**REQUIREMENT**
Convert the lines below into a numbered list, omitting any blank lines.

Extracted records
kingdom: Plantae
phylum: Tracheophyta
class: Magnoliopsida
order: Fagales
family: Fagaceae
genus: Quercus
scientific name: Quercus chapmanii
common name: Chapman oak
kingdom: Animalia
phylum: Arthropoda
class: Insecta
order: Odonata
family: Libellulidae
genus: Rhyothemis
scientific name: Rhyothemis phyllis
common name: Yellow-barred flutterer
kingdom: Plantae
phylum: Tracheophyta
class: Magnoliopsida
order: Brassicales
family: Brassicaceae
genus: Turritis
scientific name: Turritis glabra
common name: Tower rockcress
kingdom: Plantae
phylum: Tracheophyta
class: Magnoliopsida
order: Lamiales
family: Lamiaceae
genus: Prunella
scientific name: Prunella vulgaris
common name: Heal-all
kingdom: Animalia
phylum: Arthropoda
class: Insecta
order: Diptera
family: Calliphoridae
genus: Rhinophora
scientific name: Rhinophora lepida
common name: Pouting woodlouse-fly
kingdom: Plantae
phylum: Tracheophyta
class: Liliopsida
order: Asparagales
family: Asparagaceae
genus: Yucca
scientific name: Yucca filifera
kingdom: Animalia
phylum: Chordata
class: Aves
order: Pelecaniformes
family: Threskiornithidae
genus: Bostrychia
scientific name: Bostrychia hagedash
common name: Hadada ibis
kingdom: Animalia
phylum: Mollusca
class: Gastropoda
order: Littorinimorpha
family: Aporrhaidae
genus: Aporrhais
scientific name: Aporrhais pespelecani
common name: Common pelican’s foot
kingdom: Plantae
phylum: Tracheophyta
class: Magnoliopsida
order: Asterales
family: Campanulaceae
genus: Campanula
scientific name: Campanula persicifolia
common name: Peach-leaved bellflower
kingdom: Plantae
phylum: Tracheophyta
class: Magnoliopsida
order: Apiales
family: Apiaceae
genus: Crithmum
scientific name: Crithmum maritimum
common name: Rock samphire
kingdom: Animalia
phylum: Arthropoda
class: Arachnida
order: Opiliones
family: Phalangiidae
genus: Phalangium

**WORKED SOLUTION**
1. kingdom: Plantae
2. phylum: Tracheophyta
3. class: Magnoliopsida
4. order: Fagales
5. family: Fagaceae
6. genus: Quercus
7. scientific name: Quercus chapmanii
8. common name: Chapman oak
9. kingdom: Animalia
10. phylum: Arthropoda
11. class: Insecta
12. order: Odonata
13. family: Libellulidae
14. genus: Rhyothemis
15. scientific name: Rhyothemis phyllis
16. common name: Yellow-barred flutterer
17. kingdom: Plantae
18. phylum: Tracheophyta
19. class: Magnoliopsida
20. order: Brassicales
21. family: Brassicaceae
22. genus: Turritis
23. scientific name: Turritis glabra
24. common name: Tower rockcress
25. kingdom: Plantae
26. phylum: Tracheophyta
27. class: Magnoliopsida
28. order: Lamiales
29. family: Lamiaceae
30. genus: Prunella
31. scientific name: Prunella vulgaris
32. common name: Heal-all
33. kingdom: Animalia
34. phylum: Arthropoda
35. class: Insecta
36. order: Diptera
37. family: Calliphoridae
38. genus: Rhinophora
39. scientific name: Rhinophora lepida
40. common name: Pouting woodlouse-fly
41. kingdom: Plantae
42. phylum: Tracheophyta
43. class: Liliopsida
44. order: Asparagales
45. family: Asparagaceae
46. genus: Yucca
47. scientific name: Yucca filifera
48. kingdom: Animalia
49. phylum: Chordata
50. class: Aves
51. order: Pelecaniformes
52. family: Threskiornithidae
53. genus: Bostrychia
54. scientific name: Bostrychia hagedash
55. common name: Hadada ibis
56. kingdom: Animalia
57. phylum: Mollusca
58. class: Gastropoda
59. order: Littorinimorpha
60. family: Aporrhaidae
61. genus: Aporrhais
62. scientific name: Aporrhais pespelecani
63. common name: Common pelican’s foot
64. kingdom: Plantae
65. phylum: Tracheophyta
66. class: Magnoliopsida
67. order: Asterales
68. family: Campanulaceae
69. genus: Campanula
70. scientific name: Campanula persicifolia
71. common name: Peach-leaved bellflower
72. kingdom: Plantae
73. phylum: Tracheophyta
74. class: Magnoliopsida
75. order: Apiales
76. family: Apiaceae
77. genus: Crithmum
78. scientific name: Crithmum maritimum
79. common name: Rock samphire
80. kingdom: Animalia
81. phylum: Arthropoda
82. class: Arachnida
83. order: Opiliones
84. family: Phalangiidae
85. genus: Phalangium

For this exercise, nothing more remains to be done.